Es curioso, pero los escritores convencionales, es decir, la inmensa mayoría de los escritores, usan metáforas policiales para definir la función de la primera frase: sirve para atrapar al lector, para tomarlo por el cuello, para no dejarlo escapar. Ese maltrato policial se usa sobre todo en el cuento clásico, tradición que ha dado grandes escritores en el siglo XIX y comienzos del XX, pero que hoy perdura, de manera degradada y banalizada, sometida al rigor de la ideología del cuento entendido como introducción-desarrollo-conclusión; ideología literaria que necesita que la primera frase sea sugestiva, inquietante, atrapante. Cuando leo esos cuentos, invariablemente pienso en esto: Lector, ¡escapáte! ¡No te dejes atrapar!
Si tuviera que mencionar mis tres cuentistas preferidas, diría: Cynthia Ozick, Grace Paley y Elisabeth Bishop (esta respuesta cambia de semana a semana). Bishop, más conocida como poeta, es también una gran narradora, todos sus cuentos son extraordinarios. Hay uno que se llama “En prisión” y comienza así: “Espero con impaciencia el día de mi encarcelamiento. Será entonces cuando mi vida, mi verdadera vida, dé comienzo”. Aquí el manual del cuento indica que debe terminar la frase. Se impone un punto y aparte, y entonces la frase generaría una sensación de inquietud, de ambivalencia. El lector sentiría deseo de saber cómo sigue el relato, quedaría enganchado. Pero Bishop opta por un simple punto seguido, un punto al que le sigue esta frase: “Tal como dice Nathaniel Hawthorne en ‘La oficina de información’: quiero mi sitio, mi propio sitio, mi verdadero sitio en el mundo, mi verdadero ámbito…” La frase de Hawthorne se extiende varias líneas más, y luego la propia Bishop agrega otras cinco o seis líneas, hasta que finalmente termina el primer párrafo. Luego de su lectura, ¿quedamos atrapados? No. ¿Fuimos pescados? Tampoco. ¿Quedamos detenidos? Mucho menos. Simplemente (¡Como si fuera simple!) fuimos invitados a una experiencia particular, a un tipo sutil de seducción, de actividad crítica: el momento en que el lenguaje desafía sus propias reglas, en que la forma se sale de su propia forma, se convierte en informe, deforme, malformado.

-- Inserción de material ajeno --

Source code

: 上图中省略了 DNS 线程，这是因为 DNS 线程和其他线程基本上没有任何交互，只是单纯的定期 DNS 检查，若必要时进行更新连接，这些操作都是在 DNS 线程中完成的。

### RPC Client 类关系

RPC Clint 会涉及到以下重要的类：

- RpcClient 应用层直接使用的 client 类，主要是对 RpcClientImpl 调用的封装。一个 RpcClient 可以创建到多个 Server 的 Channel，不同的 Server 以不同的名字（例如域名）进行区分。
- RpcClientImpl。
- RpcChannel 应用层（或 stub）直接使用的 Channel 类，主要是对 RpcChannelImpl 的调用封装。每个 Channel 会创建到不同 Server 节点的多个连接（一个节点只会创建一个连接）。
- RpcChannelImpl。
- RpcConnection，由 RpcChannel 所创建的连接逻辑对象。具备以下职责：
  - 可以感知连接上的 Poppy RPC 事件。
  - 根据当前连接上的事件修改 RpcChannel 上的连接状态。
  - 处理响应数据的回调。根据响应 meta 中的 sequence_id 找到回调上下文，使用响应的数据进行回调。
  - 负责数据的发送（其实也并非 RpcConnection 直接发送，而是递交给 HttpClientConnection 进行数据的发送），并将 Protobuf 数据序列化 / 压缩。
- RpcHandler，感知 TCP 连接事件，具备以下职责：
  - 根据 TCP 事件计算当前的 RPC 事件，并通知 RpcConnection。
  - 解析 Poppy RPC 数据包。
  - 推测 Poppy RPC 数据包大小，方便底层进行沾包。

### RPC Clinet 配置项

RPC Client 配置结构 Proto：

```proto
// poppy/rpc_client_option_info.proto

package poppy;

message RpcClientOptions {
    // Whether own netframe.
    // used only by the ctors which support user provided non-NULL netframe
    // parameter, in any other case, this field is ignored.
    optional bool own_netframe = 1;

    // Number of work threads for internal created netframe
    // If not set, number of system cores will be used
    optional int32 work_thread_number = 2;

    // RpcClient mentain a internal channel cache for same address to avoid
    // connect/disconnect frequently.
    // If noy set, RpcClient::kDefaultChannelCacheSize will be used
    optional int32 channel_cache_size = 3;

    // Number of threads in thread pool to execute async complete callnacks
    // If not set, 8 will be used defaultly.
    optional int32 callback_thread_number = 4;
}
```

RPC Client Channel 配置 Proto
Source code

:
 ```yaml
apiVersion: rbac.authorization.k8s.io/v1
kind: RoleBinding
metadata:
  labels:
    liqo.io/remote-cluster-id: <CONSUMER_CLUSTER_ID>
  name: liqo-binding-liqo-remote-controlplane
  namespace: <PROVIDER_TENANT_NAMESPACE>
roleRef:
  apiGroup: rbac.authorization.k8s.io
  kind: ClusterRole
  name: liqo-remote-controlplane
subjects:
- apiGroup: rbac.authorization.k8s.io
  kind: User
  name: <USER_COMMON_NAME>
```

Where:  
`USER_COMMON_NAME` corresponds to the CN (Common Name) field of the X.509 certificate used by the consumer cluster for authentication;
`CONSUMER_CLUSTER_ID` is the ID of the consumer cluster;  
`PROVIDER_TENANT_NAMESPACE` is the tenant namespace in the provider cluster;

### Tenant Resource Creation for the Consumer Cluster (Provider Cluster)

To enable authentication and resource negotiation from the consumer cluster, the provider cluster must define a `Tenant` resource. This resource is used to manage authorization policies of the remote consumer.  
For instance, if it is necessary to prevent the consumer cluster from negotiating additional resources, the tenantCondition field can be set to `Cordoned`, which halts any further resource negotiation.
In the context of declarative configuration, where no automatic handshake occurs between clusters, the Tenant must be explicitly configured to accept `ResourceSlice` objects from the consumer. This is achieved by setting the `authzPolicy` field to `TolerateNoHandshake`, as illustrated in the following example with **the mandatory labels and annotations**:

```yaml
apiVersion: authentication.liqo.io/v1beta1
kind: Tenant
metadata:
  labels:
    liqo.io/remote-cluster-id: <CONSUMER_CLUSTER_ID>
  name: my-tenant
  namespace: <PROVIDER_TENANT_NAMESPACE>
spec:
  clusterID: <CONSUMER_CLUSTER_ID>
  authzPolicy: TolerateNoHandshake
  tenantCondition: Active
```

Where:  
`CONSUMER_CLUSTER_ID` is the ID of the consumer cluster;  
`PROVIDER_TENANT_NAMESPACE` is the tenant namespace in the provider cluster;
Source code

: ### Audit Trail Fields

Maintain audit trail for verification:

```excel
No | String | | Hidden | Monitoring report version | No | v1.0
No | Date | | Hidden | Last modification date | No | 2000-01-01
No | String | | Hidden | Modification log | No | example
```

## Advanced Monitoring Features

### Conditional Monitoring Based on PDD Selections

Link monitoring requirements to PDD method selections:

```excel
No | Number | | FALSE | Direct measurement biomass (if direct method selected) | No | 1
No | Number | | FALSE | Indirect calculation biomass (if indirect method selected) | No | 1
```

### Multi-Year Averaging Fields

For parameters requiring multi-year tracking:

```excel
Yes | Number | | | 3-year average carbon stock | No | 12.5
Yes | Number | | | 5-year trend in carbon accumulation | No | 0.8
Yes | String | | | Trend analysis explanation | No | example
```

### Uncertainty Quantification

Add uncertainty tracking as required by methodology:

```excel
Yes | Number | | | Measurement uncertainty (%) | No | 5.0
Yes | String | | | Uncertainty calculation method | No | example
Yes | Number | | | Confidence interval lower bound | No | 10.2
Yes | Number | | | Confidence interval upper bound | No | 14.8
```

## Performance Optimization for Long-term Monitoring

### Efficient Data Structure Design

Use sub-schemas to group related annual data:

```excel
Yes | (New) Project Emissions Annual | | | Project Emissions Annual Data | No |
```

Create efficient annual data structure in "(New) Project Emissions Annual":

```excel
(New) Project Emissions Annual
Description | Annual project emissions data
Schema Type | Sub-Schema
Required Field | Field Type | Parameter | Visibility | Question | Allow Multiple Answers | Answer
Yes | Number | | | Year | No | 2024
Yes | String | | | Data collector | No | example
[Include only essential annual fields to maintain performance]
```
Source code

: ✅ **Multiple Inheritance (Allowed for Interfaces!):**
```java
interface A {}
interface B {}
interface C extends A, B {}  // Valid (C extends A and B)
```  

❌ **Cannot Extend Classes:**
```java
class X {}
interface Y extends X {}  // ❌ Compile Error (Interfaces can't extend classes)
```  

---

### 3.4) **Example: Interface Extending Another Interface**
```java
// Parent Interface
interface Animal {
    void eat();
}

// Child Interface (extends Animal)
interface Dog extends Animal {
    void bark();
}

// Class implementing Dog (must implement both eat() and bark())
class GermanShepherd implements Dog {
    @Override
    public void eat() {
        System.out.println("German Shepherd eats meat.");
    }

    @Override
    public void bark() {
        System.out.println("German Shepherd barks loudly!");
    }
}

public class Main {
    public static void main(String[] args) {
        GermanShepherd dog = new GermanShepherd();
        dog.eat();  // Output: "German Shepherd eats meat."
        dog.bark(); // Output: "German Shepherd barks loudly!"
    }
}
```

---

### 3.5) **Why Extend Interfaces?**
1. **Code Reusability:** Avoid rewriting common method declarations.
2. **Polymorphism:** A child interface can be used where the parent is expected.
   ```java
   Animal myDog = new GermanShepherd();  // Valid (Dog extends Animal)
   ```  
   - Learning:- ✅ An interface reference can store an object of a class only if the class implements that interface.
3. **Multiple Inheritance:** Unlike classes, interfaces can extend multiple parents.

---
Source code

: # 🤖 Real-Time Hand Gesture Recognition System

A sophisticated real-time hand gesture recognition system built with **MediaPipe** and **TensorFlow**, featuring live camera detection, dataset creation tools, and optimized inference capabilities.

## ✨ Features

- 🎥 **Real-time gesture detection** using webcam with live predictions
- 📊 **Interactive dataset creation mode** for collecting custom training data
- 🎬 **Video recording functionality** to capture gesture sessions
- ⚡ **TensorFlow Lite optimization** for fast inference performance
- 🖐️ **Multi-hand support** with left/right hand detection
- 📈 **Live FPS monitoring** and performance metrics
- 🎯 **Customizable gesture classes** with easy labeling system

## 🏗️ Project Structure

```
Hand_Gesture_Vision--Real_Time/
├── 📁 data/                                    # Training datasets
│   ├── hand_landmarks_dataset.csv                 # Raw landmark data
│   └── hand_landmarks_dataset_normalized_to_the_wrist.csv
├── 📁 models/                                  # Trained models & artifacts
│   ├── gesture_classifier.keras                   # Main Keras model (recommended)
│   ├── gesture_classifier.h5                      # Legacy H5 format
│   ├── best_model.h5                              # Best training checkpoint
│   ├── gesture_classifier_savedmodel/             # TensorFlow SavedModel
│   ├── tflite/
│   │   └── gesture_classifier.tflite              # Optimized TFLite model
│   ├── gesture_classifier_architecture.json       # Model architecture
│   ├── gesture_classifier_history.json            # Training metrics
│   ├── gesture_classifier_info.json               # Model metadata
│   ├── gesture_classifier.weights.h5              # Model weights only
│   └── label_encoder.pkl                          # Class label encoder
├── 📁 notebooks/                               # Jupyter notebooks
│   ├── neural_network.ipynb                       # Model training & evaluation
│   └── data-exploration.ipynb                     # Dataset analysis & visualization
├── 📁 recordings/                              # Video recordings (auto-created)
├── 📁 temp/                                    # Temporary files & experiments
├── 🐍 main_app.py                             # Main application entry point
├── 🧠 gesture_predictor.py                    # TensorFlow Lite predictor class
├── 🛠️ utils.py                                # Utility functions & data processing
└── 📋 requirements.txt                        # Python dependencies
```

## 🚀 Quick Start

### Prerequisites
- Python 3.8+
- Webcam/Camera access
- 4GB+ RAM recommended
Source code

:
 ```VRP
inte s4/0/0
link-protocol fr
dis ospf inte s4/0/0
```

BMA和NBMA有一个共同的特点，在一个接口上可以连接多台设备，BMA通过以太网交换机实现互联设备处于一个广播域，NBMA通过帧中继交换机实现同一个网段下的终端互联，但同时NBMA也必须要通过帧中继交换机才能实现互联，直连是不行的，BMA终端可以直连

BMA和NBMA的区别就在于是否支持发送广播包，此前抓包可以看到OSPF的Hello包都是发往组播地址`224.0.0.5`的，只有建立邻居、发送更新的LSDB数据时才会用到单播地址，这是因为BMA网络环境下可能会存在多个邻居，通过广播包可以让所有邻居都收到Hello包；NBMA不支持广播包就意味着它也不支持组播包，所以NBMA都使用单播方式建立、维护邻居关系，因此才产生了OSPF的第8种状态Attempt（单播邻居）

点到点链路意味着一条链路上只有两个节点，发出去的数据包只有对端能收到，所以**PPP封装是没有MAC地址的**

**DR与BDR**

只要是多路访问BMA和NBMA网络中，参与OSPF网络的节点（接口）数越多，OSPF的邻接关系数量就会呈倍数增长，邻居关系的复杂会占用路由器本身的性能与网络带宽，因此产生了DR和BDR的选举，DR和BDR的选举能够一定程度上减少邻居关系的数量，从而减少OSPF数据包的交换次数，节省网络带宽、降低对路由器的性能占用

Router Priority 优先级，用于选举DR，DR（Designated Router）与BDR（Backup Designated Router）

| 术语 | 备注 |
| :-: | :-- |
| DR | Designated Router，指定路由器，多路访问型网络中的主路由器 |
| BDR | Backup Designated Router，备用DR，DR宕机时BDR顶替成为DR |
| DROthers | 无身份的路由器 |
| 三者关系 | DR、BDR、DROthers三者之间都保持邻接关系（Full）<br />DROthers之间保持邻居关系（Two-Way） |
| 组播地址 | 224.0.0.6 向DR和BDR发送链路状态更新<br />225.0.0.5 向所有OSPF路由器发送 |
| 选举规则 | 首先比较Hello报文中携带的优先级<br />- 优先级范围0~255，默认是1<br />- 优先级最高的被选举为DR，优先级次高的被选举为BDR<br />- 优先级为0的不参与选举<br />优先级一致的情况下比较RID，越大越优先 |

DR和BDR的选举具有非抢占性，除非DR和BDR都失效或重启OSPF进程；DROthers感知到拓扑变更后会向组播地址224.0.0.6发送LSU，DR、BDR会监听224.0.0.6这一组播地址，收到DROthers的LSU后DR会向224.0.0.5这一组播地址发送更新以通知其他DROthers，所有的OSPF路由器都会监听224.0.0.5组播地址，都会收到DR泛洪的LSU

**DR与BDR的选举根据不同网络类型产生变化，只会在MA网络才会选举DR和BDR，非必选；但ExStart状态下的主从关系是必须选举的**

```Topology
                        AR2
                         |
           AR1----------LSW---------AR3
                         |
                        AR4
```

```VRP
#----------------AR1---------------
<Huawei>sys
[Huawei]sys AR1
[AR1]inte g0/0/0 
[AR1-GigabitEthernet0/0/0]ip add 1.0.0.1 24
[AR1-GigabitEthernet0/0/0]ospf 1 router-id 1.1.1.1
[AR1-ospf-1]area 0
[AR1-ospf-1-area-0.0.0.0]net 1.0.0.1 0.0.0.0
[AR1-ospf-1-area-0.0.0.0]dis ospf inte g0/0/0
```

Como de tantas otras cosas, tengo una idea absolutamente pesimista de la literatura. O mejor dicho: absolutamente optimista. Me conformo con poco. Alcanza con una sola frase buena, en medio de una novela mala, para que esa novela me termine gustando. Ese tipo de experiencia está muy lejos de la primera frase utilitaria. La lengua de la economía, de la política, del fútbol, del periodismo, de la medicina es eficiente; usan frases que tienen una utilidad práctica, una función precisa, un contenido claro. ¿Por qué pedirle lo mismo a la literatura? ¿Es demasiado ingenuo suponer que la literatura puede hablar de otra manera, en otra lengua, sin ninguna otra finalidad?